Portland entrepreneurs Jess Knox and Mike Sobol are seeking financial support for a nonprofit lecture series and summer boot camp aimed at aspiring executives of high-growth, high-impact ventures.

Knox and Sobol believe their new organization, called Venture Hall, will help raise Portland’s profile as a regional center for innovation and entrepreneurship. They hope to obtain donations and sponsorships from foundations, corporations and wealthy individuals.

“The main goal is job creation, talent retention and job retention here in Portland,” said Sobol, a business consultant and marketing strategist who has helped found a number of small businesses.

Sobol said he met Knox through mutual connections, and the two decided to work together on a nonprofit business-development initiative. Knox is well-known throughout Maine’s entrepreneurial community.

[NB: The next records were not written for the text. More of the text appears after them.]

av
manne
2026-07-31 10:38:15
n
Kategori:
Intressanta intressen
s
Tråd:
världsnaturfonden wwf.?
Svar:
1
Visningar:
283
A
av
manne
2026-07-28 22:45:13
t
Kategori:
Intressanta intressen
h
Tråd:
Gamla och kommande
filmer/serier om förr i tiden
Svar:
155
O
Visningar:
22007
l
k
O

He founded the annual Maine Startup & Create Week event, is the statewide coordinator for Maine Accelerates Growth, and is president of business consulting firm Olympico Strategies.

Also integral to the initiative is Nik Caner-Medley, a professional basketball player and entrepreneur whose new venture, a coworking center called Cloudport, is scheduled to open in Portland in mid-August. Knox said the decision to partner with Cloudport, which will have dedicated space for both training sessions and workers, made Venture Hall possible.

“We would not be announcing anything today without their support,” Knox said.

Venture Hall will develop a year-round schedule of training opportunities for entrepreneurs and will select eight to 10 businesses each summer to participate in a three-month business accelerator program, Sobol and Knox said. The first such program will begin in June 2017.

Sobol said the emphasis will be on entrepreneurial “teams” that demonstrate the best attitude and work ethic.

“What we’re looking at most is teams that are committed to the innovation process,” he said.

Unlike some accelerator programs, Venture Hall will not require participating ventures to give up a share of the company, Knox and Sobol said. Still, they will try to match participating teams with compatible mentors and investors.

“That’s part of what we intend to facilitate,” Sobol said.

Business accelerators, which provide small to mid-size companies with training, advice, mentorship and access to investors, have become a popular means of promoting job growth and economic development in Maine and around the world. Some even provide shared workspaces, known as incubators.

One recent example of an incubator in Maine is the Union River Center for Innovation in Ellsworth, which officially opens Tuesday. The facility will be run as a partnership between the city of Ellsworth and the Ellsworth Business Development Corp.

Venture Hall participants will have the ability to rent workspace inside Cloudport, at 59 Federal St., making it akin to an incubator.

“At Cloudport, this is exactly what we were looking for,” Caner-Medley said. “I think it’s going to be a really exciting partnership.”